PROBLEM DESCRIPTION >> The answer must consist of each line below that holds the word "Диадок", copied as it stands.

RECORDS PROVIDED >>
· · · · · · ·

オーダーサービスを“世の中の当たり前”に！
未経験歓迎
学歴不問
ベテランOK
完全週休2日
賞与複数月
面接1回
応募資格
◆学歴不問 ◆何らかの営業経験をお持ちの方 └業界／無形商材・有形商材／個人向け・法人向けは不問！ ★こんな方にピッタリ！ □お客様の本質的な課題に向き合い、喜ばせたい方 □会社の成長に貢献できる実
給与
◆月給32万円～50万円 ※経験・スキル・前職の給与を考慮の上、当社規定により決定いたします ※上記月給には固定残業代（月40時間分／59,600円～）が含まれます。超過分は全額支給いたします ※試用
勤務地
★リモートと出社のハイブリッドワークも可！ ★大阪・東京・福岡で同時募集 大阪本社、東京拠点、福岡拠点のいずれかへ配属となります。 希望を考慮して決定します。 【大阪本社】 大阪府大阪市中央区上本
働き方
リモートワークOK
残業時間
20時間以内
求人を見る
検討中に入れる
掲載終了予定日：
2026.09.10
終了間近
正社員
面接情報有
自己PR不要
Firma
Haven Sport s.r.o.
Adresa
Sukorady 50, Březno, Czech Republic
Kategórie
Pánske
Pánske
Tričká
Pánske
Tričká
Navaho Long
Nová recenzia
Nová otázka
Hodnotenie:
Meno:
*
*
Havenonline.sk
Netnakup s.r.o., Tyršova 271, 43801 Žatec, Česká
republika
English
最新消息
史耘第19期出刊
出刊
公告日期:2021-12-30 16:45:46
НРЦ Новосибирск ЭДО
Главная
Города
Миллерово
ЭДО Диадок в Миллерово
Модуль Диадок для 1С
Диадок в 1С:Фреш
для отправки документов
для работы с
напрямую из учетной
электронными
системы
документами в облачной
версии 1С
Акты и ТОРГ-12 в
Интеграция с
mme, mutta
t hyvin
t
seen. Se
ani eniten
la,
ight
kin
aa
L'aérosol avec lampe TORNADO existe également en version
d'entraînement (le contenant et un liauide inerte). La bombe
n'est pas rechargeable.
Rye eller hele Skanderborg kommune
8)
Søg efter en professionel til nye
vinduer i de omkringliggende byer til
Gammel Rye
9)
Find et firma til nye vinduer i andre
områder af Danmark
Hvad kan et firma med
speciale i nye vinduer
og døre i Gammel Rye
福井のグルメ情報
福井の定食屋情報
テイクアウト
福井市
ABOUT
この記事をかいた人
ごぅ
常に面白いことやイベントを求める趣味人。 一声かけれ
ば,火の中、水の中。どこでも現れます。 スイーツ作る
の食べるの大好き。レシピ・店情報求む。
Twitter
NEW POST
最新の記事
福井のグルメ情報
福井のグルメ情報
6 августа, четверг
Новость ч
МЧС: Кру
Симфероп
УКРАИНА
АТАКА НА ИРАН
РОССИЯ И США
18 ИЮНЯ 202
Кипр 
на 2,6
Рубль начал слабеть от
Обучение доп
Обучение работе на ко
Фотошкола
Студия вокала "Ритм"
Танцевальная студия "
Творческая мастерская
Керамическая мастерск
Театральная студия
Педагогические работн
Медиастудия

· · · · · · ·

SOLUTION TO THIS TASK >>
ЭДО Диадок в Миллерово
Модуль Диадок для 1С
Диадок в 1С:Фреш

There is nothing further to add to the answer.